On the whole subject of the glass-painting craft see the Note on ‘The Stained Glass Window,’ postea, p. 308, where the curious confusion of two different processes, between which Vasari’s treatment oscillates, is elucidated.

[269]. The significance of Vasari’s demand for transparency in glass is explained in the Note, postea, p. 308.

[270]. It is somewhat remarkable that the Venetians, who practised the art of glass mosaic from about the ninth century, and in the thirteenth began their famous glass works, never achieved anything in the technique of the stained glass window. Venetian glass vessels, like the glorious lamps from the Cairo Mosques, owe much of their beauty to the fact that the material is not clarified but possesses a beautiful warm tone. It is indeed more difficult to get clear glass than tinted.

[271]. For the most part this description, with the exception of the part about scaling-off glass in order to introduce a variety in colour, corresponds closely with the technical directions which Theophilus gives so fully and clearly in his Schedula Diversarum Artium of about 1100 A.D. It is pretty clear that Vasari is telling us here what he learned from William of Marcillat who would have inherited the traditions of the great French glass-painters of the thirteenth century.

[272]. The ‘scaglia’ is the thin scale that comes off heated iron when cooling under the hammer, and is collected from the floors of smithies. Vasari thinks of it as a ‘rust’ ‘ruggine,’ because rusty iron scales off in much the same way, the cause in both cases probably being oxidization. Hence the expression ‘another rust.’

[273]. The pigments or pastes that are to be fused on to the coloured glass, to modify its hue or to indicate details, are powdered and mixed with gum for convenience in application. The gum is not to serve as permanent binding material as the pastes are subsequently fused and burnt in on the glass.

[274]. It will be understood that the glass subjected to this treatment is not coloured in the mass, or what is called ‘pot-metal,’ but has a film of colour ‘flashed’ or spread thinly on a clear sheet. This is done with certain colours, such as the admired ruby red, because a piece coloured in the mass would be too opaque for effect. Economy may also be a consideration, as the ruby stain is a product of gold.

[275]. The composition, which when fused stains the glass yellow, may before fusion be of a red hue.
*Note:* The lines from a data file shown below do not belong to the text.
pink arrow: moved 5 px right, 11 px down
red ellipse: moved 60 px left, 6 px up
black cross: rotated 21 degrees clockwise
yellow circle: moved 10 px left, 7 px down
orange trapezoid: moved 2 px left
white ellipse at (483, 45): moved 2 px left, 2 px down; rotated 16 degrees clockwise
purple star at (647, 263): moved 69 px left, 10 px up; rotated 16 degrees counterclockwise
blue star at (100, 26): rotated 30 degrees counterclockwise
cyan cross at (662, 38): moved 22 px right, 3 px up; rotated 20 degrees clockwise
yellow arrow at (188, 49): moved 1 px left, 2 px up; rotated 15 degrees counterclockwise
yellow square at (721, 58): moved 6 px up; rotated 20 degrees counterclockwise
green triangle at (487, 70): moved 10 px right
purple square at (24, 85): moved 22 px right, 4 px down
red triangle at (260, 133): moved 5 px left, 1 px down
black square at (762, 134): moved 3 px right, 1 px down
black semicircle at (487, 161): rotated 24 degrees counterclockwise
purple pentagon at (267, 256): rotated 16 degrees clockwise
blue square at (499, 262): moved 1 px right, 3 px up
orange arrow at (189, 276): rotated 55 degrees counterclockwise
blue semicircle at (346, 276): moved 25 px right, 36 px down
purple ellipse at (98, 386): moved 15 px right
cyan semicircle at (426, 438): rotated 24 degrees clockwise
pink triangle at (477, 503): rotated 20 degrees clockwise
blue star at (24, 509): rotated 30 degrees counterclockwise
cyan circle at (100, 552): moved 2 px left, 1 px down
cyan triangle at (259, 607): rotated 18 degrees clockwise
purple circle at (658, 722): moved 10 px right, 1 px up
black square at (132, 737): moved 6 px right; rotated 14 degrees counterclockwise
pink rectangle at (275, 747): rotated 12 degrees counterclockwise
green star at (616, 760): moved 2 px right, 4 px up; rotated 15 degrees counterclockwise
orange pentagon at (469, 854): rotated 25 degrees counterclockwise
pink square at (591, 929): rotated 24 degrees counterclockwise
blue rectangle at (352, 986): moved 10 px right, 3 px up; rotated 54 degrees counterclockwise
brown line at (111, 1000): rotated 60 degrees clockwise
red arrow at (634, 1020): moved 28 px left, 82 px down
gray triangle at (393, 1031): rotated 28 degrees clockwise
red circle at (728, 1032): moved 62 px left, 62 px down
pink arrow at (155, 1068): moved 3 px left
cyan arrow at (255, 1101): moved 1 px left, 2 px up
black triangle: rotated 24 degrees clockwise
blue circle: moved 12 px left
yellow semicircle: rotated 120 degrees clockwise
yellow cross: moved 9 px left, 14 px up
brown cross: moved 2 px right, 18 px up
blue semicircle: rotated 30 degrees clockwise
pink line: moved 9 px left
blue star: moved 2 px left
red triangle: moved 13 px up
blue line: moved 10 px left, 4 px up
As a rule the yellow stain on glass is produced by silver. Vasari does not say what his composition is.

[276]. The red film is what Vasari understands by the ‘painting.’ This might fuse and run with the heat required to fuse the yellow.

[277]. That is, the space where the yellow leaf is to come may be cleared of the red film after the yellow leaf has been painted on the back, as well as before that process. The process Vasari describes of introducing small details of a particular colour into a field of another hue is a good deal employed by modern workers in glass, but it was not known to Theophilus, or much used in the palmy days of the art, the twelfth and thirteenth centuries.